BEGIN Data extract

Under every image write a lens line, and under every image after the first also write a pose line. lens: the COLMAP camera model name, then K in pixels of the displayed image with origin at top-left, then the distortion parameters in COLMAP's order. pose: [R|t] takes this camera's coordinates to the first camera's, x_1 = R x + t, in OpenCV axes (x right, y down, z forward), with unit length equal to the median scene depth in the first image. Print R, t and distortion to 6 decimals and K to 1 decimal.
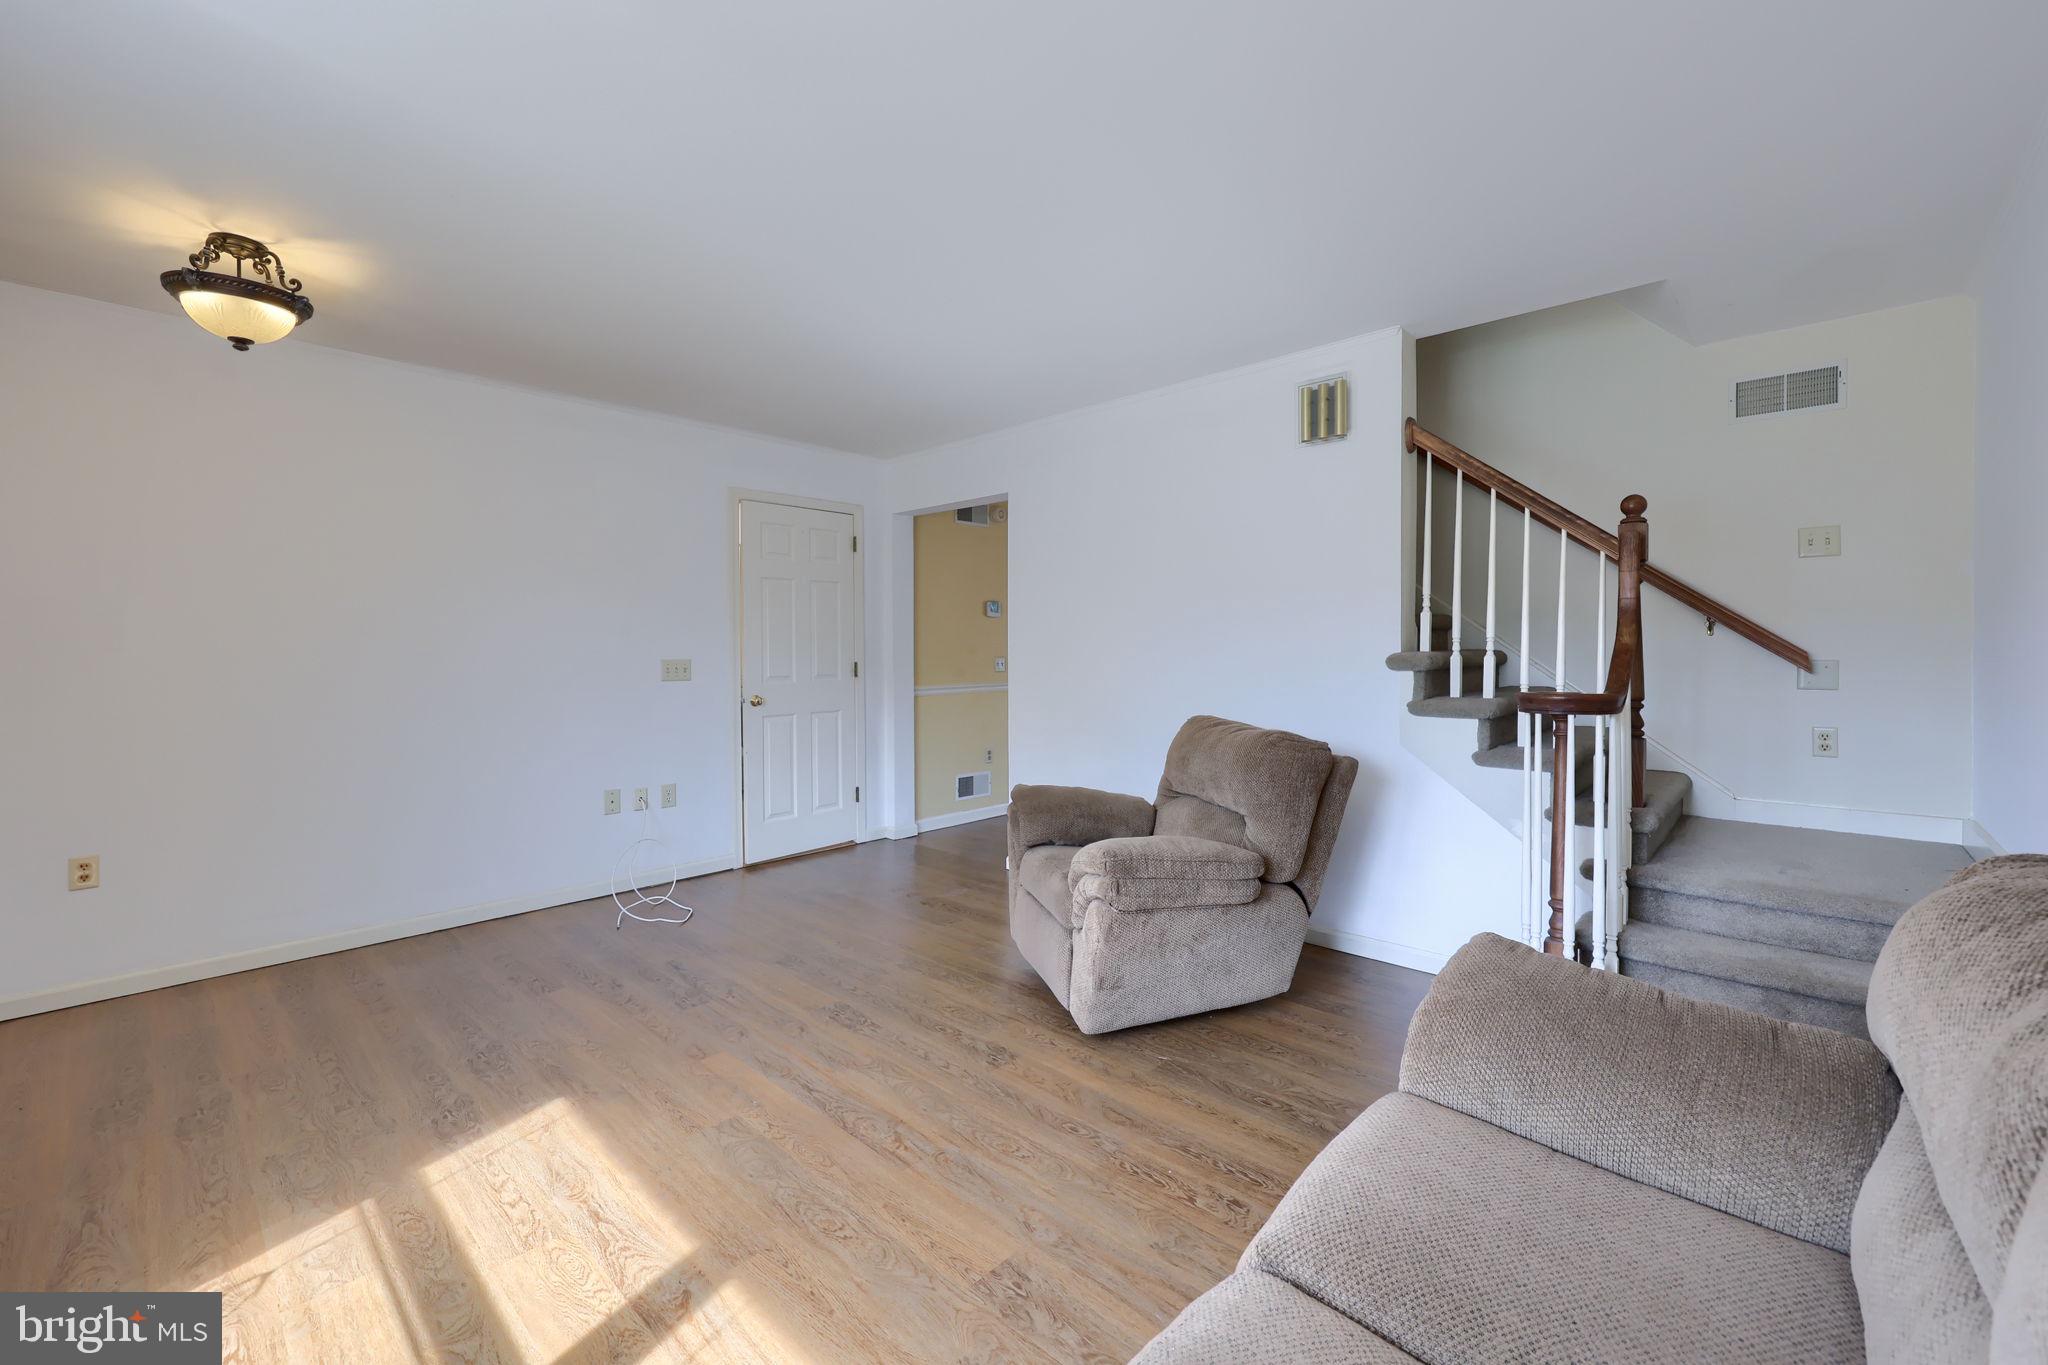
lens RADIAL K [[826.9, 0, 1026.9], [0, 826.9, 661.0], [0, 0, 1]] dist [-0.000149, 0.000131]
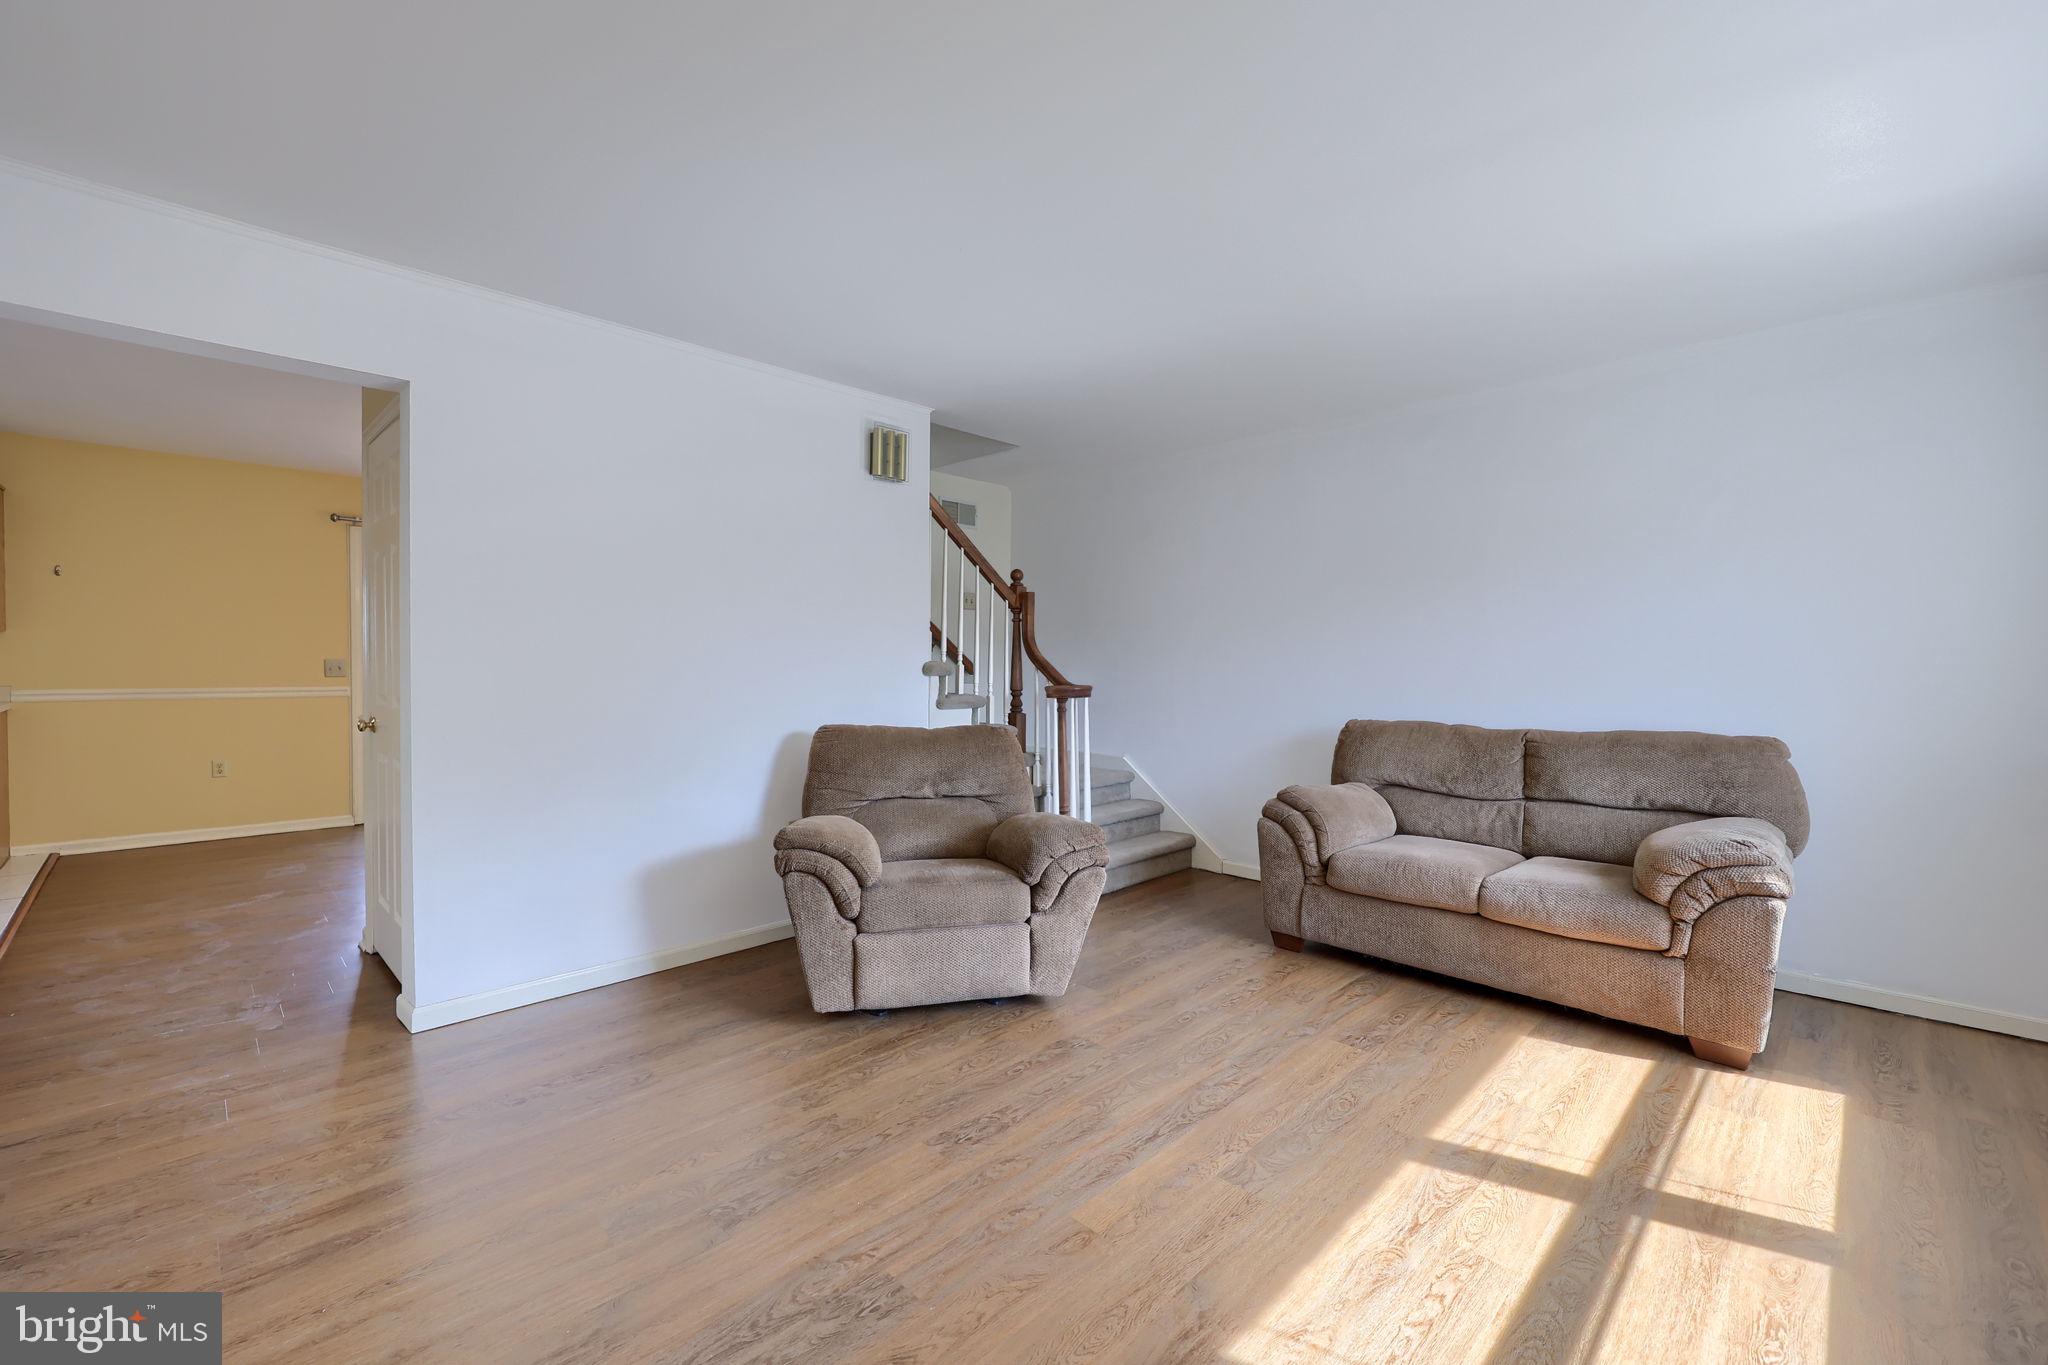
lens RADIAL K [[840.9, 0, 1024.0], [0, 840.9, 682.5], [0, 0, 1]] dist [-0.000514, -0.000253]
pose [[0.040802, -0.021456, 0.998937, -1.289109], [0.010723, 0.999721, 0.021035, -0.005658], [-0.999110, 0.009853, 0.041021, 1.195762]]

END Data extract

:: Problem details ::
Copy every line above exactly; images stay out.

:: Exercise solution ::
Under every image write a lens line, and under every image after the first also write a pose line. lens: the COLMAP camera model name, then K in pixels of the displayed image with origin at top-left, then the distortion parameters in COLMAP's order. pose: [R|t] takes this camera's coordinates to the first camera's, x_1 = R x + t, in OpenCV axes (x right, y down, z forward), with unit length equal to the median scene depth in the first image. Print R, t and distortion to 6 decimals and K to 1 decimal.
lens RADIAL K [[826.9, 0, 1026.9], [0, 826.9, 661.0], [0, 0, 1]] dist [-0.000149, 0.000131]
lens RADIAL K [[840.9, 0, 1024.0], [0, 840.9, 682.5], [0, 0, 1]] dist [-0.000514, -0.000253]
pose [[0.040802, -0.021456, 0.998937, -1.289109], [0.010723, 0.999721, 0.021035, -0.005658], [-0.999110, 0.009853, 0.041021, 1.195762]]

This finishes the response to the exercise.